Guy Ritchie’s ‘Operation Fortune: Ruse de guerre’ sputters

When a mysterious, $10 billion object is stolen at the start of “Operation Fortune: Ruse de guerre” and the British government wants it back, an intelligence chief says, “I need a creative cunning and unconventional vision to retrieve this kind of mercurial threat.”

Creative cunning and unconventional vision has, in the past, been what director Guy Ritchie has brought with great success to the tired heist and spy genres. 

movie review

Running time: 114 minutes. Rated R (language and violence.) In theaters.

In films like 2019’s “The Gentlemen,” he’d have the usually dapper Hugh Grant play a sleazy journalist who refers to England only as “Angleterre” in an East End accent, and in 2021’s “Wrath of Man” he showcased frequent collaborator Jason Statham’s ability to switch from hilarious to killing machine.

With this director, we’re never so much watching an espionage or crime movie as enjoying another off-the-rails Guy Ritchie attraction. 

That is, until “Operation Fortune,” the co-writer and director’s most uninspired movie in a minute. Lazily bopping around to exotic locales like Cannes, France, Antalya, Turkey, and Doha, Qatar, it’s a generic collage of mega-yachts, luxe hotels, fancy parties, disguised identities and tame fights that add up to a big nothing.

Fortune (Jason Statham), Danny (Josh Hartnett) and Sarah (Aubrey Plaza) search the world to recover a stolen, dangerous item.
Fortune (Jason Statham), Danny (Josh Hartnett) and Sarah (Aubrey Plaza) search the world to recover a stolen, dangerous item.

Worry not about your blood pressure at “Ruse de guerre.” One chase scene in sunny Antalya, with actor Max Beesley on a vespa, is downright soothing. The only factor making it an action sequence at all is the drag-and-drop pursuit music — otherwise it’s a swell drive through town. For accuracy’s sake, they should change the song to “Vacation” by the Go-Gos.

It all amounts to pushing a broken-down plot down the highway. The swiped device turns out to be high-tech “AI,” which is rapidly becoming Bitcoin’s annoying-dinner-conversation successor, and a mercenary group led by Nathan (Cary Elwes) and including Statham’s Orson Fortune, Aubrey Plaza’s Sarah and Bugzy Malone’s JJ gets roped in to retrieve it. 

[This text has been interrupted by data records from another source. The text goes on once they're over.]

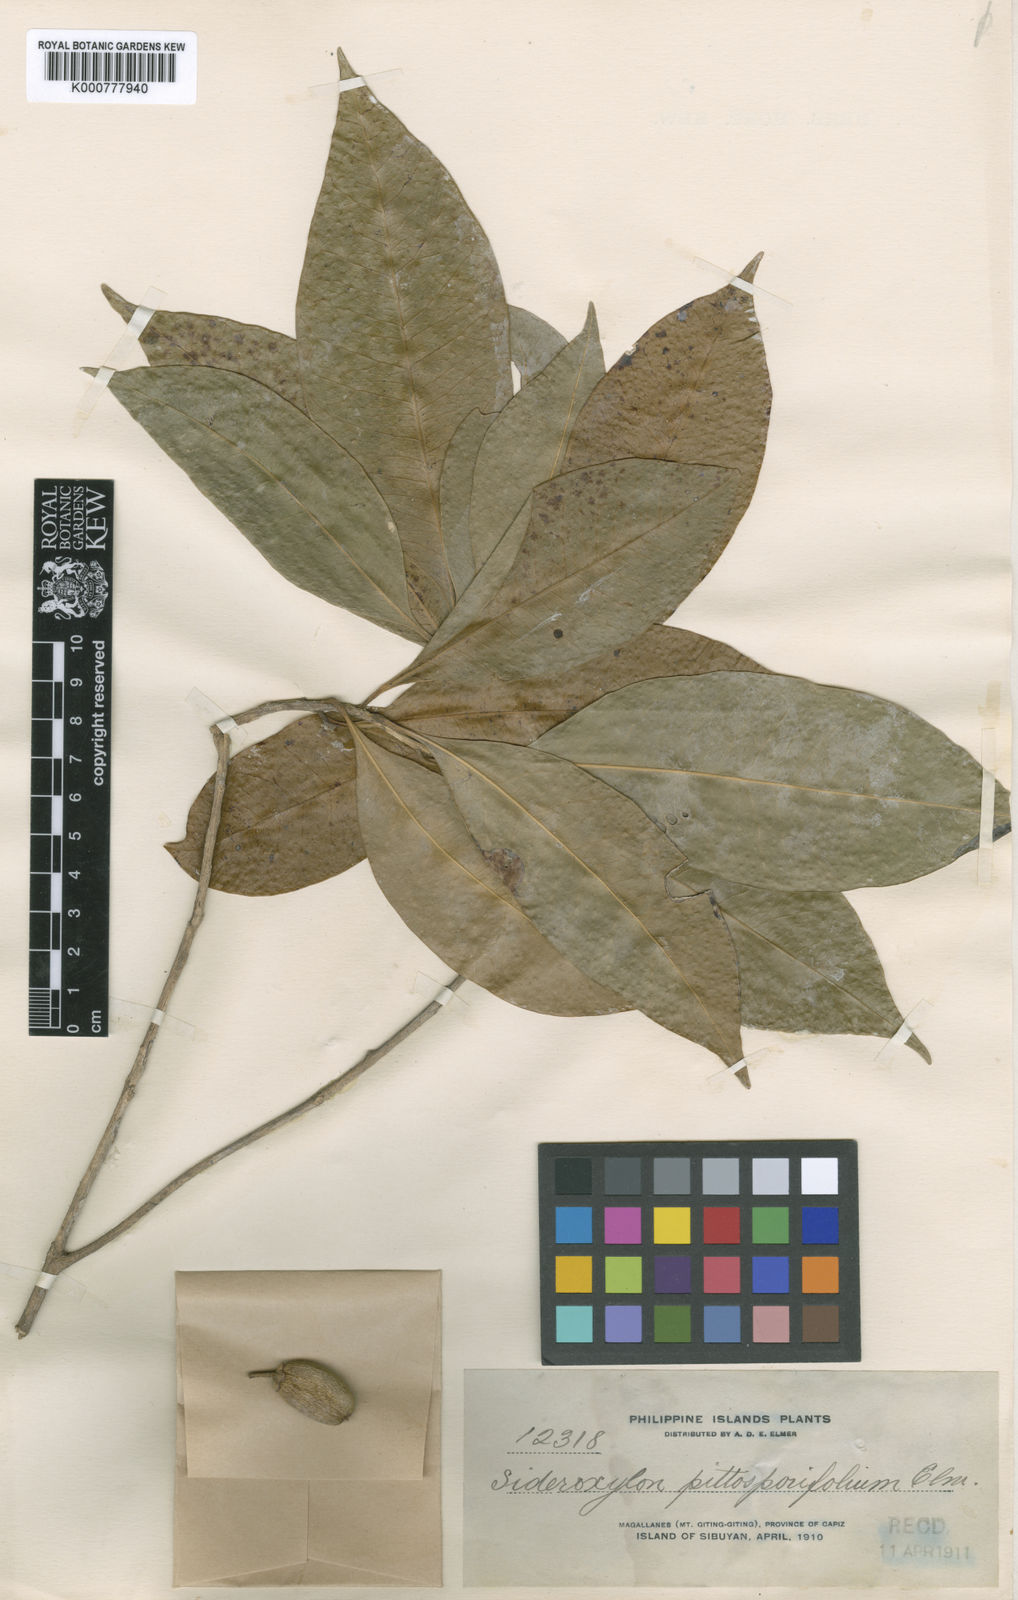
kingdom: Plantae
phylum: Tracheophyta
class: Magnoliopsida
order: Ericales
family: Sapotaceae
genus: Planchonella
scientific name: Planchonella chartacea
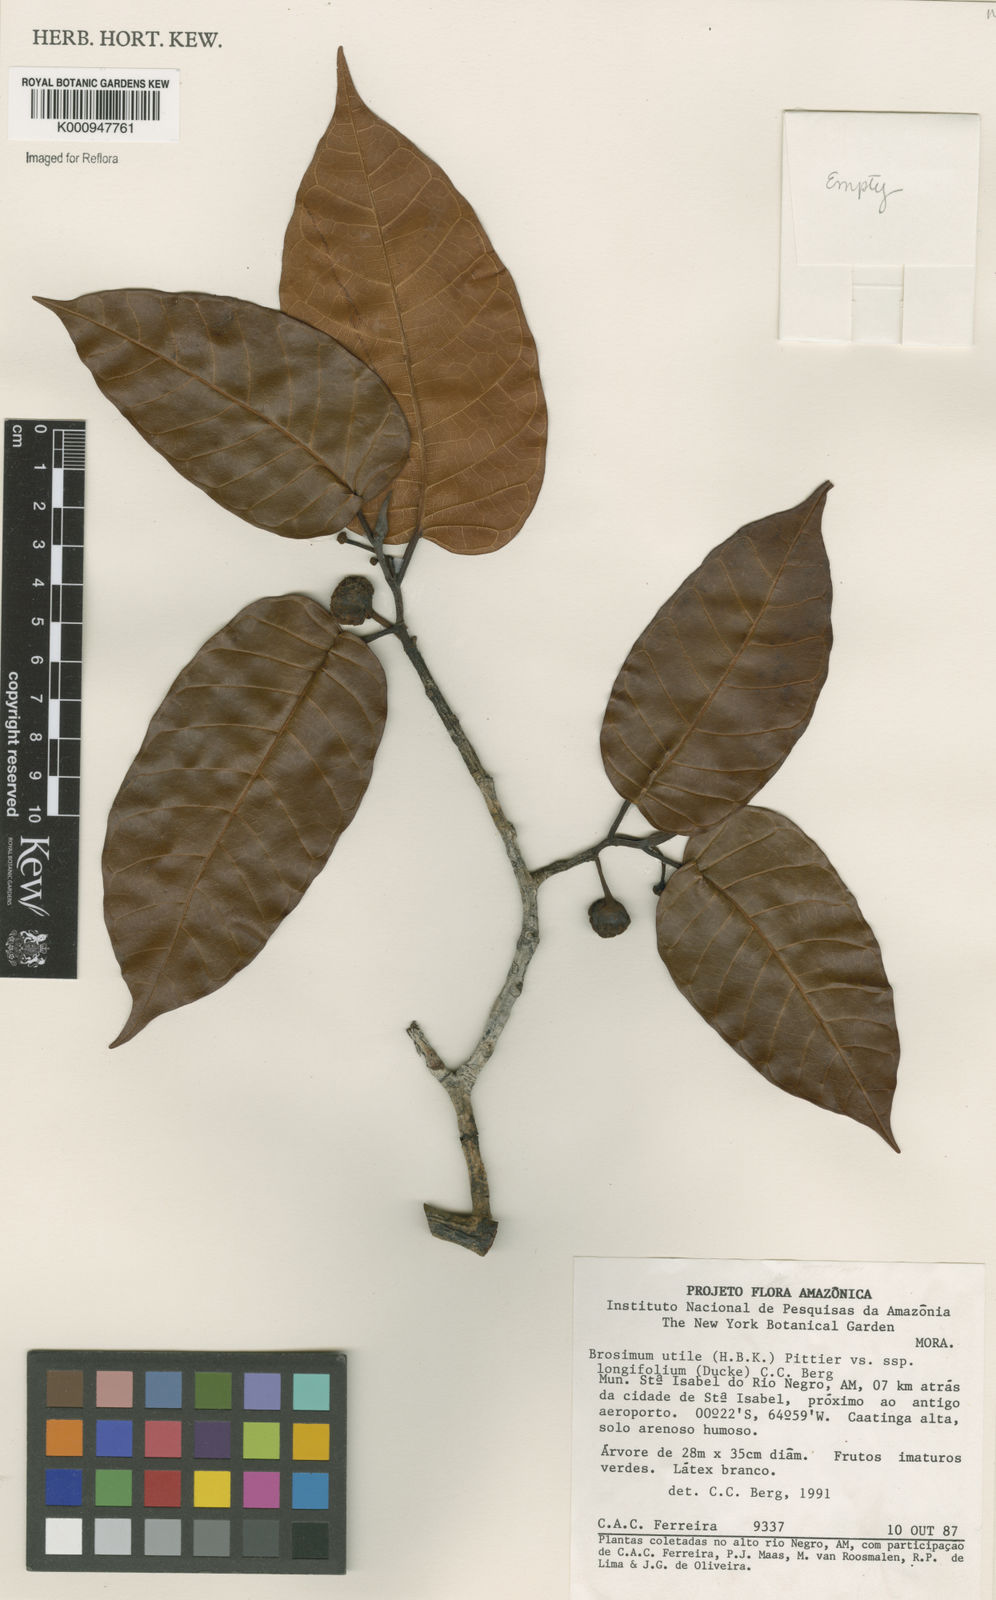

They also blackmail a movie star named Danny Francesco (Josh Hartnett, blending in with the scenery) into helping them with their scheme. And Grant is back, cockney accent and all, as a nefarious rich dude who’s far less fun than his “Gentlemen” role.

Hugh Grant's reunion with director Guy Ritchie is far less successful than "The Gentlemen."
Hugh Grant’s reunion with director Guy Ritchie is far less successful than “The Gentlemen.”

If you like Statham’s shtick — I do — he tends to be the high point of the film. The old dog’s learned no new tricks, but what’s wrong with fetch? There are, however, some missed opportunities with his character as written. Fortune’s defining characteristic, outside of being badass, is he likes overlong vacations and preposterously expensive amenities: private jets, 1982 bottles of wine, etc. But, in a typical 2023 move, his organization starts cutting back on his expenses at the start of the movie. Ritchie should’ve done more with that gag throughout.

While Statham sticks to what he knows, Plaza pushes aside her signature dry deliveries and doesn’t attempt a more exaggerated type, either. Rather settles on an indistinct, awkward middle. Actually, the very funny actress was a strange choice to pair with Statham from the start because, well, neither of them ever shows much enthusiasm in anything. Together, they’re like a sexy “American Gothic.”

And, on the whole, energy is what this “Ruse” is missing.